** RECORDS FOR THIS TASK follows **

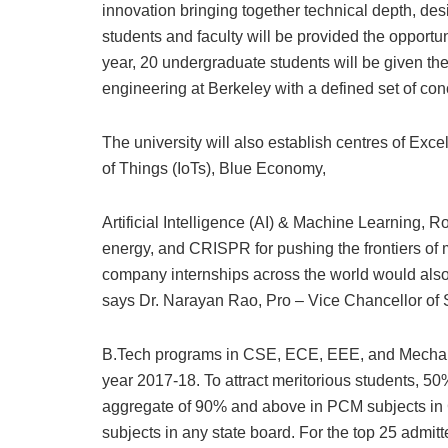
innovation bringing together technical depth, de
students and faculty will be provided the opportu
year, 20 undergraduate students will be given the
engineering at Berkeley with a defined set of co
The university will also establish centres of Exc
of Things (IoTs), Blue Economy,
Artificial Intelligence (AI) & Machine Learning, 
energy, and CRISPR for pushing the frontiers o
company internships across the world would also 
says Dr. Narayan Rao, Pro – Vice Chancellor of
B.Tech programs in CSE, ECE, EEE, and Mechani
year 2017-18. To attract meritorious students, 50
aggregate of 90% and above in PCM subjects i
subjects in any state board. For the top 25 admi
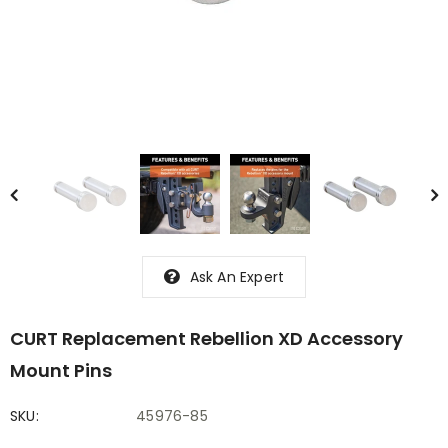
Ask An Expert
CURT Replacement Rebellion XD Accessory
Mount Pins
SKU:
45976-85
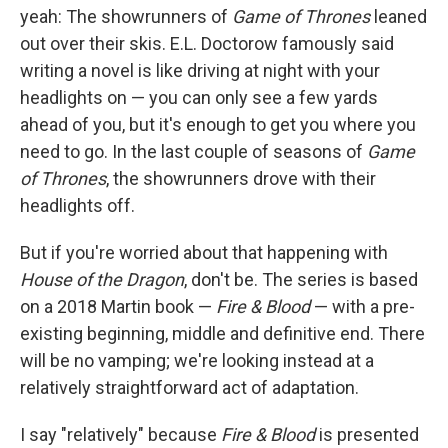
yeah: The showrunners of
Game of Thrones
leaned
out over their skis. E.L. Doctorow famously said
writing a novel is like driving at night with your
headlights on — you can only see a few yards
ahead of you, but it's enough to get you where you
need to go. In the last couple of seasons of
Game
of Thrones
, the showrunners drove with their
headlights off.
But if you're worried about that happening with
House of the Dragon
, don't be. The series is based
on a 2018 Martin book —
Fire & Blood
— with a pre-
existing beginning, middle and definitive end. There
will be no vamping; we're looking instead at a
relatively straightforward act of adaptation.
I say "relatively" because
Fire & Blood
is presented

** End of RECORDS FOR THIS TASK **

WHAT YOU WILL DO: Copy exactly the lines running from the one that contains "will be no vamping;" to the end of the material, both ends included.

SOLUTION:
will be no vamping; we're looking instead at a
relatively straightforward act of adaptation.
I say "relatively" because
Fire & Blood
is presented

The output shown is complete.